TORRE

A ausência e a presença

 

“Torre”, exibido na Mostra Brasil 4, é um retrato poético da memória de quatro irmãos que tiveram sua vida quebrada em pedaços com o desaparecimento de seu pai. Virgílio Gomes da Silva foi o primeiro de muitos desaparecidos políticos da ditadura militar brasileira de 1964.

A diretora Nádia Mangolini coloca em cores e movimentos o que poderia ser simplesmente uma história esquecida, apagada ou invisibilizada. Ao invés de investigar diretamente a vida de Virgílio por meio de documentos e outros procedimentos da historiografia, ela decide contar, por meio de sentimentos, a relação deles com o pai, quais foram as sensações e lembranças daquela época.

Começa-se sem saber direito quem são aquelas crianças, quantas são; há apenas um pequeno vão no qual um sujeito indeterminado olha para quatro crianças na rua. Conforme a narrativa vai crescendo, tudo ganha cores e novas técnicas de animação a partir do que começou somente com o lápis branco e preto em cima de uma folha meio amarelada. Sons abstratos vão se misturando a novas cores, figuras e redefinições.

O curta inteiro é a voz dos irmãos (um de cada vez) contando essa história.

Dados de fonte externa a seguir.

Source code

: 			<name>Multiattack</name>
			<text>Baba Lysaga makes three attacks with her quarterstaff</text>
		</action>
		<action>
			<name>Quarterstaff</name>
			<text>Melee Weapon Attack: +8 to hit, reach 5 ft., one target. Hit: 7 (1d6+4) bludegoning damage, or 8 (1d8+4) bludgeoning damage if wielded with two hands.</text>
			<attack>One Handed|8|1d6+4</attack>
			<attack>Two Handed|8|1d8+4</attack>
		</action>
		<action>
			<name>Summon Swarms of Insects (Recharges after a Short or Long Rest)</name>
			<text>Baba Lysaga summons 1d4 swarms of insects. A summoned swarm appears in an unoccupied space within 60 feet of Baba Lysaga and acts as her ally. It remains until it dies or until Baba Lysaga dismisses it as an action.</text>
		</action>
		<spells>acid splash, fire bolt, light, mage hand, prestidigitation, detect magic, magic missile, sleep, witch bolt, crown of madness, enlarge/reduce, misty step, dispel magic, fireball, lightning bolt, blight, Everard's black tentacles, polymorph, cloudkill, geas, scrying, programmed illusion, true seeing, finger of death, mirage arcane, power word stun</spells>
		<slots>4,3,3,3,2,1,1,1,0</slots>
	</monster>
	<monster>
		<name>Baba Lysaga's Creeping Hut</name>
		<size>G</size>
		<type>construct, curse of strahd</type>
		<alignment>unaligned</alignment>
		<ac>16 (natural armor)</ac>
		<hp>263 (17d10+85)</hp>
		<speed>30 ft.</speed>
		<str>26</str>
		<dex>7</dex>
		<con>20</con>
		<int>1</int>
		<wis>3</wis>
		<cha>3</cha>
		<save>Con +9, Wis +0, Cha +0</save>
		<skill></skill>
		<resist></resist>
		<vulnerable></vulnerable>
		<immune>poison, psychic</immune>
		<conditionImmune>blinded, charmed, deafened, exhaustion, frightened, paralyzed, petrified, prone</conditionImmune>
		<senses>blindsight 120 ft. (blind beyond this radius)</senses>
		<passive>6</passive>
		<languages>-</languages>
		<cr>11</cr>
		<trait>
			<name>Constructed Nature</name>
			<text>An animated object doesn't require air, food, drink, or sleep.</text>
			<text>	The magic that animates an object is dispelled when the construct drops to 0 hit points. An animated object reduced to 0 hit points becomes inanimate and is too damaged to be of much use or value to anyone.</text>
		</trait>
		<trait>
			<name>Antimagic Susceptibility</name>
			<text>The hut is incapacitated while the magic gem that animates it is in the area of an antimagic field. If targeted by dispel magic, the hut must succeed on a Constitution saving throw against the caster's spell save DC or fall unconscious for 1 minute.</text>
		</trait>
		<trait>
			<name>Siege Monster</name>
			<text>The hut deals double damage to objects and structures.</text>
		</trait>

A criança mais nova é a primeira a contar seu relato, e fica-se meio perdido, sem saber direito o que acontece. Até chegar no último irmão, em que as várias ilustrações dão lugar ao rosto do pai, sendo pincelado por laranja e vermelho. O roteiro de Gustavo Vinagre foi delicadamente estruturado para ir nos situando aos poucos, em meio aos relatos dos filhos, até chegarmos à face do pai.

“…marcava mais a ausência do que a presença dele [do pai]. ”

O grande símbolo da obra é o afeto. Sempre temos a figura da criança no colo, mesmo em meio a toda essa história trágica e desumana que foi o desaparecimento do pai. Aqui, a diretora evoca o carinho dessa família. As entrevistas têm um tom de tristeza, do que foi cicatrizado pelo tempo. As imagens, cores e ilustrações reconstituem as dores e os fantasmas ainda presentes nos irmãos, mas também as alegrias e o carinho pelo pai.

Somos postos diante a imagem do sentimento, abstrato e subjetivo como essa qualidade (ou não) do ser humano é. Cenas lindas e poéticas como uma máquina cortando cabelo que ia apagando, ele também, um cadarço amarrado ao pé de uma mesa, são construções poéticas que trazem tons surrealistas a esse drama tão triste.

Os relatos começam sempre no vestígio. Assim como um dos filhos, Gregório, diz “detalhes daquele mosaico que vou montando, que é meu pai”, vamos montando nossa percepção e sensação do que estamos vendo na tela do cinema.

O tempo inteiro temos a visão de uma torre, somos espremidos nesse local apertado que é como foi o processo de conviver com a perda do pai, como diz Vlademir: “processo de matar ele [o pai] dentro dele mesmo”.